The 2000s were the new millennium, the Age of Aquarius was upon us. We survived Y2K, we agonized over 9/11 and sold our liberties for security that never came. It became hard to think about school shootings when terrorists were killing thousands of people and we were threatened with WMD’s in the Middle East. I was a new husband and father, trying desperately to figure out how all that worked. I barely had time to listen to anything at all. Usually I was the last to know.

In the 2000s there were 68 incidents, so very roughly there was a 25% drop in incidents, while fatalities….they exploded. The bad guy’s aim got significantly better. If my math is right there were 105 fatalities this decade, a whopping 33 (and there we have the dark side of the Pareto Efficiency) from the Virginia Tech shooting in April 16, 2007. The story just kept getting better.

Sadly, I’d actually forgotten this hellish event. It was the record breaker at the time. I did a bit of research, since I remembered so little. The police were criticized back then for the “long” response time. The controversy was because it took five minutes to break down the door. “You don’t have time to wait,” said Aaron Cohen, president of IMS Security of Los Angeles, who has trained SWAT teams around the country since 2003. “You don’t have time to preplan a response. Even if you have a few guys, you go.”
Cohen said a trained SWAT team should have been able to get inside a locked building in less than a minute.

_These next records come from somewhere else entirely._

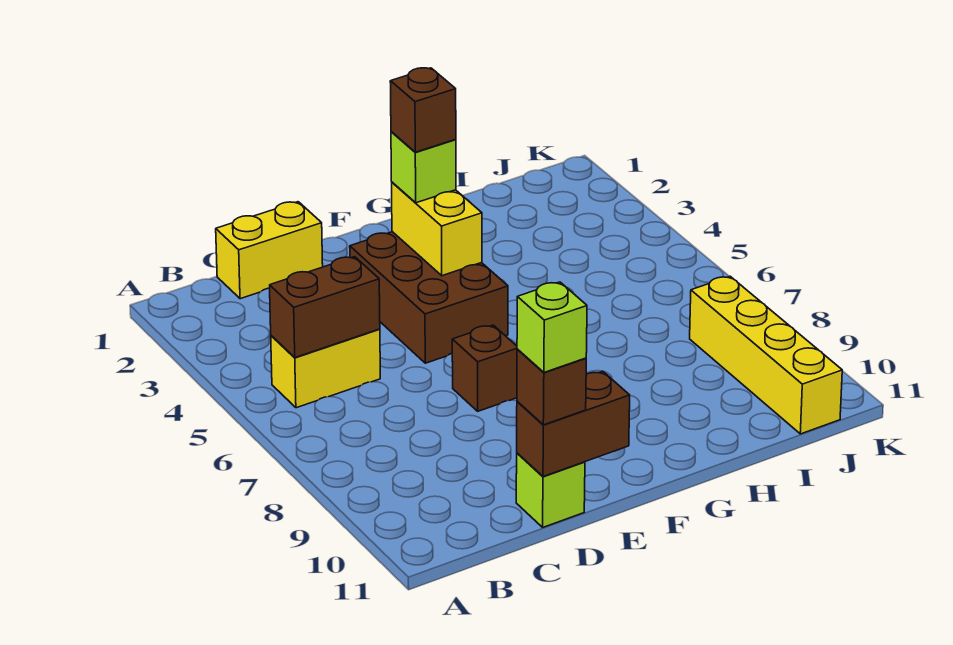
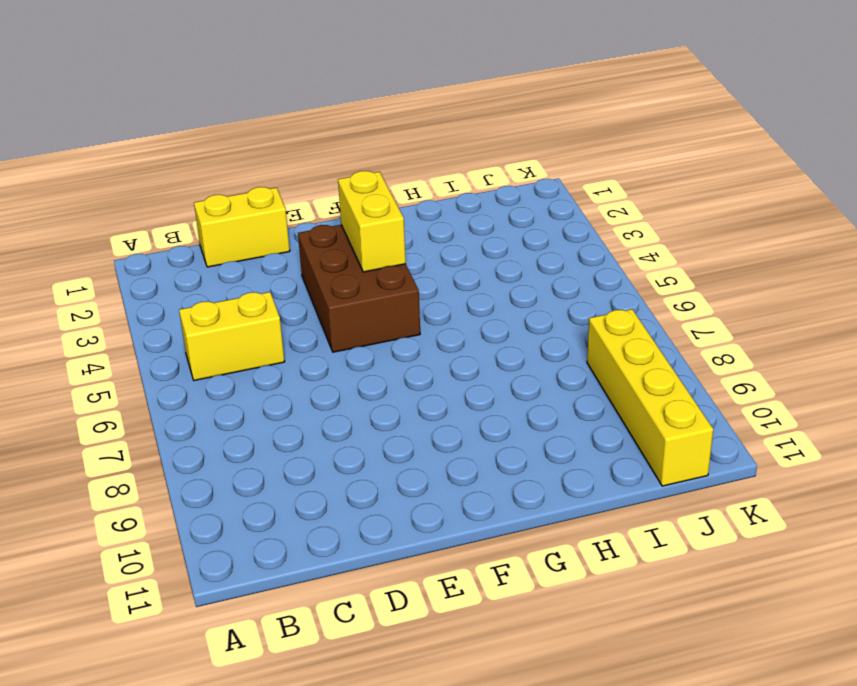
none -> lime brick D11 level 1
none -> brown brick E7 level 1
none -> brown brick B5:C5 level 2

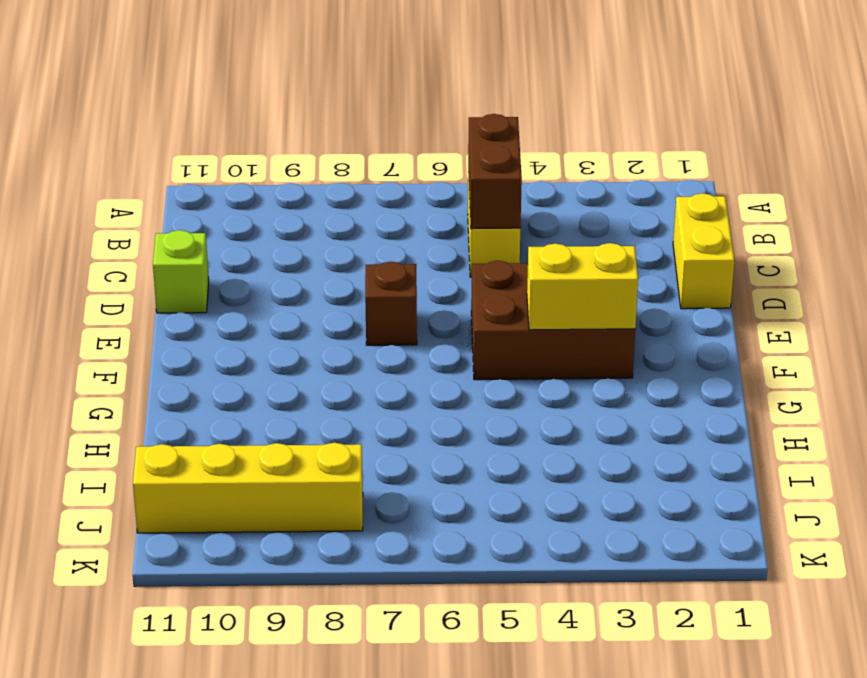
none -> brown brick D11:E11 level 2
none -> brown brick D11 level 3
none -> lime brick F3 level 3

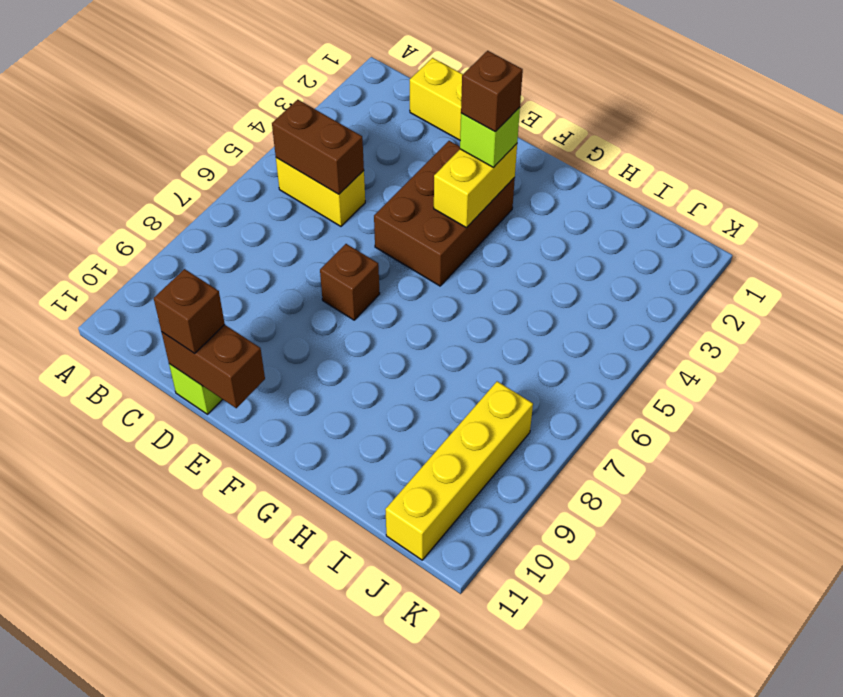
none -> lime brick D11 level 4

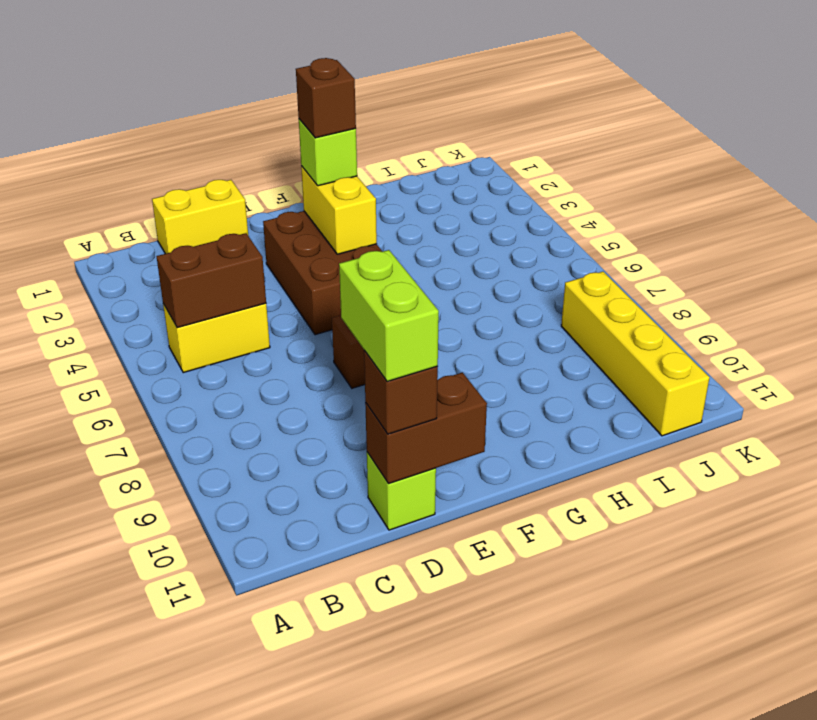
lime brick D10:D11 level 4 -> lime brick D11 level 4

But the police had no time to wait for the SWAT team. http://archive.boston.com/news/nation/articles/2007/04/26/police_response_timeline_at_virginia_tech_examined/

People talk as though only the United States has this problem. I almost wish that were true. Here we have images of the worst school shooting of all time. The Beslan School Siege was an event that happened during the Second Chechen War. Terrorists took the entire school hostage. During a three day siege 1100 people, including 777 children, were held by Riyad-us Saliheen. After this even, massive powers were consolidated into Vladimir Putin’s hands. The “Tree of Sorrows” was a statue built over the cemetery for the victims, of whom there were 333, of whom 186 were children. 31 of the terrorists lost their lives in this horrific act. More people died in these three days in Chechnya than have died in the US since 2010 from school shootings.

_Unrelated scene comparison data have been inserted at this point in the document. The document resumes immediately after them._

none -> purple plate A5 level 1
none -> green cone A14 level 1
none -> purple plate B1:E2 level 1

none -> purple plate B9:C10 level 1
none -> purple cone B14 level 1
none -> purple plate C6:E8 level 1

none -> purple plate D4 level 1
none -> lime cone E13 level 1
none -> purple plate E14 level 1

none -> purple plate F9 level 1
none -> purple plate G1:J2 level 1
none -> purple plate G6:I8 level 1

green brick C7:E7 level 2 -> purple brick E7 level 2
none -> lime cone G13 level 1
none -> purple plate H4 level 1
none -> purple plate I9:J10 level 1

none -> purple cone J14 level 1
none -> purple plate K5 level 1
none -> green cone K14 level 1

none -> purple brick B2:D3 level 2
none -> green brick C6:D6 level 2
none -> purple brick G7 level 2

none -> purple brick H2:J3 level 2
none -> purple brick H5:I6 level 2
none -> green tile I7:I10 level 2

Finally….we get up to date….since 2010 there have been….are you sitting down….? 254 school shootings. So the rough number of incidents quadrupled since 2010. Granted, we have two more years to factor in, still….and as for fatalities…..if I’m doing my math right there have been 247 deaths associated with school shootings since 2010. So very roughly, we have 2.35 times as many deaths.

There are then, very demonstrably, more school shooting than any time in the past. Numbers aren’t everything, but they also don’t lie.

Reports seem to vary, but Uvalde police waited at least 45 minutes to engage the shooter. Remember, the Virginia Tech police were criticized (I believe unfairly) for taking five minutes to open a door. I know I touched a nerve with one of my friends when I shared a FB post critical of the police action in Uvalde. And I get it…I’m not in the line of fire, I don’t know all the details, I’m an armchair quarterback running his mouth. But you see images like this, and know in your heart a shooter is murdering children. I don’t mean to be critical of these officers, from what I gather they were given bad orders and false information. But it is still galling. My first reaction was I might do the same. Then I thought “what if my son were there?” And I realized that if I had skin in the game, no f—— rule book or politics or cyoa is going to stop me from trying to stop the shooter. Likely I would die, but nothing but a bullet would stop me. I’m just saying. Image from People.com

I’ve written 2532 words on this topic, and still have not covered my third point. I’ll cover it in my next post. Comments are more than welcome. I will hopefully have the second post published tomorrow. Oh and….since I started writing this particular post, there have been 20 more mass (not necessarily school shootings), one of which is in my own home of Tulsa. A mass hospital shooting, no less.